No. 18-595

James P. Tatten v. City and County of Denver, Colorado, et al.

Lower Court: Tenth Circuit
Docketed: 2018-11-06
Status: Denied
Type: Paid
Tags: civil-procedure civil-rights debt-collection due-process fair-debt-collection fair-debt-collection-practices-act foreclosure fourteenth-amendment pro-se-litigation rooker-feldman-doctrine standing subject-matter-jurisdiction
Latest Conference: 2019-01-04
Question Presented (from Petition)

Whether this Court's decision in Haines v. Kerner permits a United States Court of Appeals to create a special and unique pro se pleading standard for cognitively-disabled litigants.

Whether the court erred in barring 42 U.S.C. §1983 claims for lack of subject matter jurisdiction under the Rooker-Feldman doctrine.

Whether the Fair Debt Collection Practices Act applies to non-judicial foreclosure proceedings.

Whether the Fourteenth Amendment permits non-judicial foreclosure to authorize a state actor to sell and vest title in real property secured by a deed of trust extinguished by operation of state law.

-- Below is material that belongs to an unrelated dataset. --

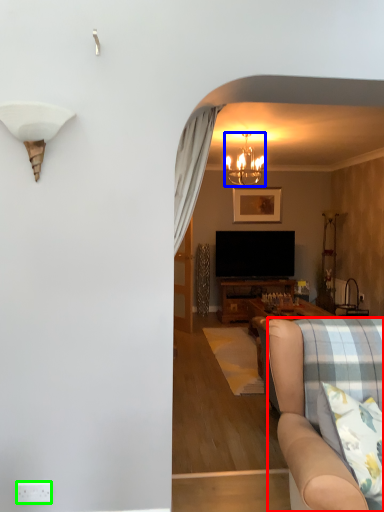
Question: Considering the real-world distances, which object is farthest from studio couch (highlighted by a red box)? lamp (highlighted by a blue box) or power outlet (highlighted by a green box)?

Choices:
 (A) lamp
 (B) power outlet

Answer: (A)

Question Presented (AI Summary)

Whether the Tenth Circuit erred in creating a special pro se pleading standard for cognitively-disabled litigants

Docket Entries

2019-01-07
Petition DENIED.
2018-12-19
DISTRIBUTED for Conference of 1/4/2019.
2018-11-02
Petition for a writ of certiorari filed. (Response due December 6, 2018)
2018-08-02
Application (18A125) granted by Justice Sotomayor extending the time to file until November 2, 2018.
2018-07-25
Application (18A125) to extend the time to file a petition for a writ of certiorari from September 3, 2018 to November 2, 2018, submitted to Justice Sotomayor.